**Tasks to perform**
• a. In the passage about the young king and the Hospital, how would you translate this sentence into Spanish: "After which foundation established he lived not above two days; whose life would have been wished equal to the patriarchs, if it had pleased God so to have prolonged it."
• b. According to the passage about the young king and the Hospital, what sum did the king write with his own hand in the space left in the patent?
• c. Retype the passage about the young king and the Hospital, starting with "It must have" and going on through "the Lord Mayor.".
----- Source passage -----
It must have caused the heart of the young king to have swelled with pleasurable emotion, when those children were presented to him so shortly after the conversation which took place between himself and the bishop, and in (it is said) the very chamber of the palace where the king received him after he had preached that memorable sermon; and which event is preserved in the immense picture that still hangs in the hall of that Hospital, in which he is portrayed presenting the charter to the Lord Mayor.
Stowe again says: “And, for a further relief, a petition being made to the king’s majesty for a license to take in mortmain, or otherwise without license, lands to a certain yearly value, and a space left in the patent for his grace to put in what sum would please him, he, looking on the void place, called for pen and ink, and with his own hand wrote this sum in these words, ‘Four thousand marks by the year;’ and then said, in the hearing of his Council, ‘Lord, I yield Thee most hearty thanks that Thou hast given me life thus long to finish this work, to the glory of Thy name.’ After which foundation established he lived not above two days; whose life would have been wished equal to the patriarchs, if it had pleased God so to have prolonged it.”
----- Information given -----
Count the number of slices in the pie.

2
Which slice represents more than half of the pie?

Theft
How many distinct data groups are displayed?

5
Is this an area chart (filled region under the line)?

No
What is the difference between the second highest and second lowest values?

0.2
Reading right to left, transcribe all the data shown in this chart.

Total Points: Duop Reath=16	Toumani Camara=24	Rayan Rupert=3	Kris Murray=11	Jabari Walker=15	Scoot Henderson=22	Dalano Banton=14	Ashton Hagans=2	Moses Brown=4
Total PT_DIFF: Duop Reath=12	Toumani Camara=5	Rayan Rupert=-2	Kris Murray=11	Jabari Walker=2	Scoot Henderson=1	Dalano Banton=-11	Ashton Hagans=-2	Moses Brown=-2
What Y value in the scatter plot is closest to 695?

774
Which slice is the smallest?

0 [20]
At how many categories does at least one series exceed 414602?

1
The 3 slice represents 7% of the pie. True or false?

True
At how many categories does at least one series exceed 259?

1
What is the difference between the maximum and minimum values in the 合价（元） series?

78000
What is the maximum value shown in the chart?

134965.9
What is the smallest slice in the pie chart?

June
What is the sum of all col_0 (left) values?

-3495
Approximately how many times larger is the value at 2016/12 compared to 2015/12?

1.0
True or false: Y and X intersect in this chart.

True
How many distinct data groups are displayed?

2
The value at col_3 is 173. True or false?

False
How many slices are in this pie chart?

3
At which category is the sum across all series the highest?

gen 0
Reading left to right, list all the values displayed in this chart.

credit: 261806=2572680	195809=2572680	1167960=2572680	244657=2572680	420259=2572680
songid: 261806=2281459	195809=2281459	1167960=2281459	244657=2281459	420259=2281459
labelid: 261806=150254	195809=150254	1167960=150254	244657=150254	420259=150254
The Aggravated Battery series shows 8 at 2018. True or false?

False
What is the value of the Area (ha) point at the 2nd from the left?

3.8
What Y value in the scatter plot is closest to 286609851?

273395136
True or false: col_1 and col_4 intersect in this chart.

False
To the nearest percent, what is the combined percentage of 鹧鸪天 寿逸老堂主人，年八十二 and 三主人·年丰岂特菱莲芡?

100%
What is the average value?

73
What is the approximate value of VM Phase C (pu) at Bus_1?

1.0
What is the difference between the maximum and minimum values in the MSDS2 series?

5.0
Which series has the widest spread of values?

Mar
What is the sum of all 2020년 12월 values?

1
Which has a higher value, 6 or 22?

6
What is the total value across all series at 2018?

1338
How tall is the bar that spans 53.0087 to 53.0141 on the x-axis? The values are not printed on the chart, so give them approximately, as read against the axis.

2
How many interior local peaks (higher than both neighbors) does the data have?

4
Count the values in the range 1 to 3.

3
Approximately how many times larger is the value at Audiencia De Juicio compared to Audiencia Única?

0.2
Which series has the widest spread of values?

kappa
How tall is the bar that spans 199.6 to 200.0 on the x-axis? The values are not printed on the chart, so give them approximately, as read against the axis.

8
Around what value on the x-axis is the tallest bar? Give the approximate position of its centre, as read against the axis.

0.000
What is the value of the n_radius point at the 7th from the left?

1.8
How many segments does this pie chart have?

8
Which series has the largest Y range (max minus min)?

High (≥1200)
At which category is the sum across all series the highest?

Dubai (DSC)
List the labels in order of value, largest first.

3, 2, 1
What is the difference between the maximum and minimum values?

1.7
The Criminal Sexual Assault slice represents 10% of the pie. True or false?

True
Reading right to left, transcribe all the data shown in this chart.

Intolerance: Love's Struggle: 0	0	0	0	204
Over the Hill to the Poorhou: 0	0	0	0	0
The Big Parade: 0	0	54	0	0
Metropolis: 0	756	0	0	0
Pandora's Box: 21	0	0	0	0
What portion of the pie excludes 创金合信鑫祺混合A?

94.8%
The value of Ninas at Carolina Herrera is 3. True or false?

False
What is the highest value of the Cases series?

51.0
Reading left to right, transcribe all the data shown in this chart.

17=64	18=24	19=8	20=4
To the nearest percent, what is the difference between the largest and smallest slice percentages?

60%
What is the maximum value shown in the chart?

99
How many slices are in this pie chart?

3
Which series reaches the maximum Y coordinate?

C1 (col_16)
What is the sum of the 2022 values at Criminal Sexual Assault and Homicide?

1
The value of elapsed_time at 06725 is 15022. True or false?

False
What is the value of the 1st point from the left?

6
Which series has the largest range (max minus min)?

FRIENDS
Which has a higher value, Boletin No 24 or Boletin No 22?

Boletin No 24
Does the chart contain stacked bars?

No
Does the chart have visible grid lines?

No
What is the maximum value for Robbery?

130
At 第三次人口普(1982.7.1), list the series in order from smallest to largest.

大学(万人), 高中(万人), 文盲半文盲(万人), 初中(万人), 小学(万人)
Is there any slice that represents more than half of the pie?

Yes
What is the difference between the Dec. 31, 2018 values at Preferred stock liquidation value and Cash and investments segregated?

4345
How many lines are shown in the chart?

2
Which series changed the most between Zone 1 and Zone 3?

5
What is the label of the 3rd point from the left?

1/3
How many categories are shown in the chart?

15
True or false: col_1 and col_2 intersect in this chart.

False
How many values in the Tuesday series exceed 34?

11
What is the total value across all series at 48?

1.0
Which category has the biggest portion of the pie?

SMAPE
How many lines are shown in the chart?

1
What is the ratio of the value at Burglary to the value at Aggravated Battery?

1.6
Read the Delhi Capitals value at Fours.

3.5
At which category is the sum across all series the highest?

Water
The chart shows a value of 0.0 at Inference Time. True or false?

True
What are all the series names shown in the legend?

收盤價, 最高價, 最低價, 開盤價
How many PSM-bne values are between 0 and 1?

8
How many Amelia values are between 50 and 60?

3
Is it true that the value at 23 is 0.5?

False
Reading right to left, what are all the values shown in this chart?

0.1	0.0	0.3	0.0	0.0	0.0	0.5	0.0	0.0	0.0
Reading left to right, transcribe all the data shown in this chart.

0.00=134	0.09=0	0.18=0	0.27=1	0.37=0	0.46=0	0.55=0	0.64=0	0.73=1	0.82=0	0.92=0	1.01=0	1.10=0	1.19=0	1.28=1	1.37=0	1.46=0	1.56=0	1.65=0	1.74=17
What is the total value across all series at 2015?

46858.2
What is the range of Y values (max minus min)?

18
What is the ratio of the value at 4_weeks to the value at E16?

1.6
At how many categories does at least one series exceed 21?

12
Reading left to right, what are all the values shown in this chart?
-----
**Responses in order**
• a. Establecida dicha fundación, no vivió más de dos días; y se habría deseado que su vida igualara a la de los patriarcas, si hubiera placido a Dios prolongarla así.

• b. "Four thousand marks by the year."

• c.
It must have caused the heart of the young king to have swelled with pleasurable emotion, when those children were presented to him so shortly after the conversation which took place between himself and the bishop, and in (it is said) the very chamber of the palace where the king received him after he had preached that memorable sermon; and which event is preserved in the immense picture that still hangs in the hall of that Hospital, in which he is portrayed presenting the charter to the Lord Mayor.